(Text shown Opens)
Text of a homily offered at St. Andrew's, New Paltz, June 25, 2006:
(August 30 "editor's note": the market lane that I rhapsodize about in my homily is all but gone. As a Lanzhou friend observed, "The cars have won." Our merchants have been driven out to make way for the SUVs and taxis. The is some market activity in the evening, but I fear that will soon end as well. Change is precipitous in Lanzhou. This week the Second Hand Market nearby, a festive shanty town of market stalls, was torn down in the space of two days.)
First of all, thank you, thank you for your prayers and moral support and financial support over the past year. I truly could not have gotten through it without you.
I have been struggling all week to think what to say. Last year it was so easy to frame in idealistic message that would be easy on your ears and touch your hearts. Now that I’ve literally been there and back, it isn’t so easy. What stories should I tell, which places and people should I describe?
(Text shown Closes)
(Data Opens)
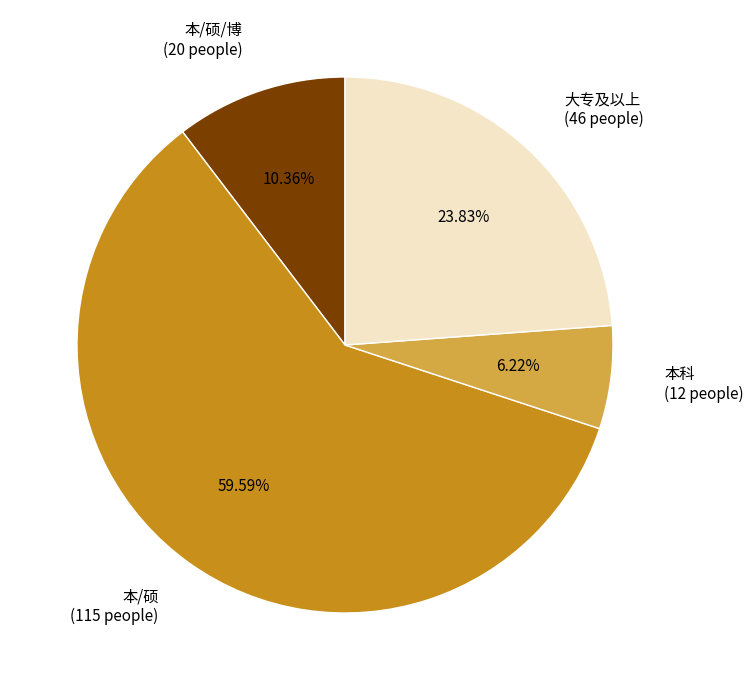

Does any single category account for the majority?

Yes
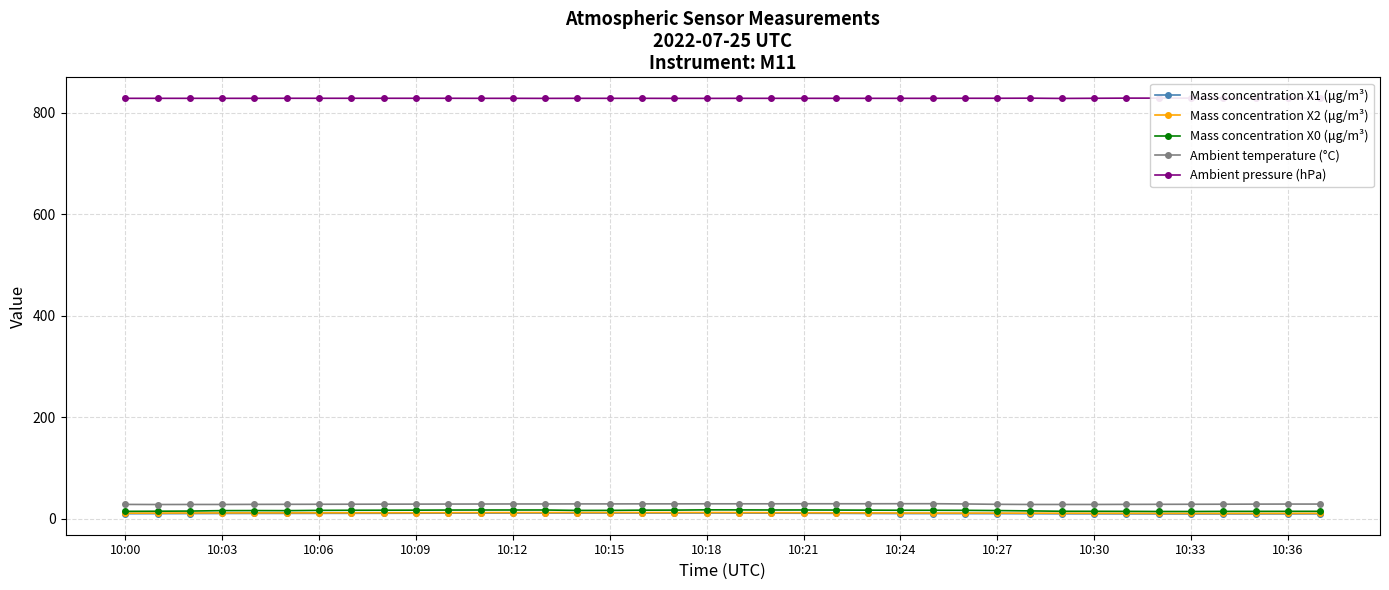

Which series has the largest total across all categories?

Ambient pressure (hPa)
(Data Closes)
§ **Tasks to perform**:
(A) Check each statement against the homily and mark it yes or no, quoting the homily's deciding words exactly: (i) The homily was offered at St. Andrew's, New Paltz, on June 25, 2006. (ii) The Second Hand Market was torn down over the course of a week. (iii) The speaker found it hard to frame a message the previous year.
(B) According to the homily, what did a Lanzhou friend observe about the market lane?
(C) Extend the homily past its final sentence with one more paragraph in the same first-person voice.

§ **Outputs by task**:
(A)
(i) Yes: "Text of a homily offered at St. Andrew's, New Paltz, June 25, 2006"
(ii) No: "was torn down in the space of two days"
(iii) No: "Last year it was so easy"

(B) "The cars have won."

(C)
Let me begin by describing a couple of my favorite places in Lanzhou, Gansu. Lanzhou is a city of about three million people. The city snakes along the Yellow River between walls of mountains, so its geography is long and narrow. I live in the northeastern quadrant, where farms and orchards have recently been bulldozed to make way for city’s galloping development. My home is an older apartment complex on a narrow, rutted lane off a main thoroughfare. I love walking in the lane early in the day when the life of the street is just awakening, but my favorite time to be outside is in the late afternoon and early evening when the place is humming with life. Across from my gate a grandmother sits on her stool behind a cot spread with dried chili peppers, a few dry goods, and the embroidered baby shoes she makes and sells for pennies. Her neighbor is the baker, rolling out fresh dough on a wide wooden board and baking it on an iron griddle balanced over a fire in a 55-gallon drum. She teases me whenever I buy bread because I don’t understand local dialect she speaks. Next along the line is a vegetable girl with a round, friendly face and then a few noodle sellers who compete with our neighborhood noodle shop. On the other side of the lane are the cigarette lady with her grimy orange pay-by-the-minute telephone and the sticky rice lady with her pyramid of zongzi wrapped in palm leaves. Next come our seamstress, treadle sewing machine planted firmly on the pavement, and the shoe repair girl. Up and down both sides of the lane one can buy fruit and vegetables, have pork and lamb cut to order, get a key made, a bicycle repaired, even stock up on toilet paper. The merchants on both sides leave just a little room for the throngs of people, the bicycles, three wheelers, motorbikes, taxis, trucks and cars that clog the street. At least once a day the intersection of two lanes near my gate reaches true gridlock and all movement comes to a standstill. Cars are so tightly wedged that even foot traffic comes to a halt until the motorists, shouting invective all the while, sort out the mess.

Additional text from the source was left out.